Why just cricket?

Why did the Pakistani nation get so worked up about cricket?


Foqia Sadiq Khan April 01, 2011

The lasting image of the Pakistan-India semi-final imprinted on my mind is that of a group of youngsters, dressed in cricket team uniforms, sitting in a row in front of a place selling kabab rolls at midnight, discussing Pakistan’s loss. There were processions of victory after the first innings but after Pakistan lost, there was aerial firing which killed one person in Peshawar and caused quite a few injuries.

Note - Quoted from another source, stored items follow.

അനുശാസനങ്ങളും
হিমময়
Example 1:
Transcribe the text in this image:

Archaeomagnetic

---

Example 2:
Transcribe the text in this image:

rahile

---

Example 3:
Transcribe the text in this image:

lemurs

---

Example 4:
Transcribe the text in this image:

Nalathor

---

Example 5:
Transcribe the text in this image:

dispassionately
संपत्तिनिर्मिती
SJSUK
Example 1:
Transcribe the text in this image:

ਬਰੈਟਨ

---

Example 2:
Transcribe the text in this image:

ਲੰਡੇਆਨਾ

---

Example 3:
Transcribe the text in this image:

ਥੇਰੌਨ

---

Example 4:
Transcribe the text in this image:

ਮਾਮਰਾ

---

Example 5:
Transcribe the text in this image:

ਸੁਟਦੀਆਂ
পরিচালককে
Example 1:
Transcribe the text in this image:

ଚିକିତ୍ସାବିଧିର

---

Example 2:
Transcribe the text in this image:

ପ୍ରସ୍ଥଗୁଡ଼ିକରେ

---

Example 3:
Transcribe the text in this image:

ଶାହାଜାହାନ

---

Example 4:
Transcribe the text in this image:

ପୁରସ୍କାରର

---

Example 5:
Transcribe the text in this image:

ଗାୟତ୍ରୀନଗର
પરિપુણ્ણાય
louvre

Why did the Pakistani nation get so worked up about cricket? Sensationalist media hype was created much before the semi-final. Half-literate and jingoistic TV anchors were drumming the victory beat with never-ending live talk shows. Not only did the Pakistani prime minister, his cabinet and political leadership fly to India, but the entire country closed shop and watched the game. This obsessive behaviour perhaps indicates that there is a void in our society, that many Pakistanis seem to be deprived of the ‘feel-good factor’ and that is perhaps why they responded the way they did to a cricket match.

How many among our youth know Faiz Ahmad Faiz, Pablo Neruda and Indu Mitha?

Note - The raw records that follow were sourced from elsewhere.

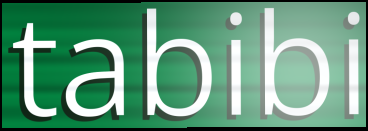
tabibi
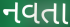
નવતા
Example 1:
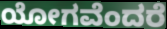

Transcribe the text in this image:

ಯೋಗವೆಂದರೆ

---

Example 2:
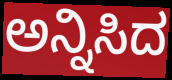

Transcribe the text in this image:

ಅನ್ನಿಸಿದ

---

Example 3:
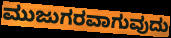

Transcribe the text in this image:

ಮುಜುಗರವಾಗುವುದು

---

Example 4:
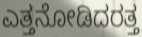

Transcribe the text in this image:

ಎತ್ತನೋಡಿದರತ್ತ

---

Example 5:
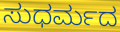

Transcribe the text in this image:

ಸುಧರ್ಮದ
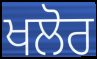
ਖਲੋਰ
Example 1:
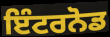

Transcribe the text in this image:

ਇੰਟਰਨੋਡ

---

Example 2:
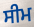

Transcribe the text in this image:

Why are music, art, poetry and books not our source of pleasure and pride?

How many of us know the works of Sadequain, Gulgee, Nagori and Bashir Mirza? How many of us feel proud about Ayesha Jalal being the only Pakistani MacArthur Fellow or Asim Ijaz Khwaja being the first Pakistani tenured professor at Harvard?

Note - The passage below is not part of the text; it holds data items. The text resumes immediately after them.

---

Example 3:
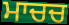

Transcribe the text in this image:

ਮਾਚਚ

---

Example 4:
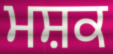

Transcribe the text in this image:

ਮਸ਼ਕ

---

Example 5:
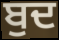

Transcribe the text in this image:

ਬੁਦ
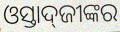
ଓସ୍ତାଦ୍‌ଜୀଙ୍କର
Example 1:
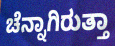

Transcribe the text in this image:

ಚೆನ್ನಾಗಿರುತ್ತಾ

How can we make tailors, drivers, guards and farmers take pride in Roshan Ara Begum and Pathanay Khan? Why do we not want to produce more Zia Mohyeddins? How can an overwhelming number of our youth compete with the Indian youth in their mastery over Ghalib? Why can’t the Pakistani youth compete with the Indian youth in sarangi, bansuri, tabla, sitar and harmonium? Why can’t we compete with Indians in the reading of books like War and Peace, Lolita, Capital and Hamlet?

We have to make knowledge, music, art and poetry more accessible to people.

Music band Laal, is one such admirable effort. There is a need for hundreds of thousands of such efforts! The government and donors need to earmark money and make serious programmes to give priority to art and knowledge, and make books popular with the youth and the nation as a whole. Art should not be limited to the symbolism of an annual artisans’ mela in Shakarparian in Islamabad. It has to be a lived reality in schools (particularly government schools), newspapers and electronic media. Art and knowledge have to be made as popular as cricket. Otherwise, the crisis-ridden and volatile Pakistani state and society will not be able to counter retrogressive right-wing mobilisation.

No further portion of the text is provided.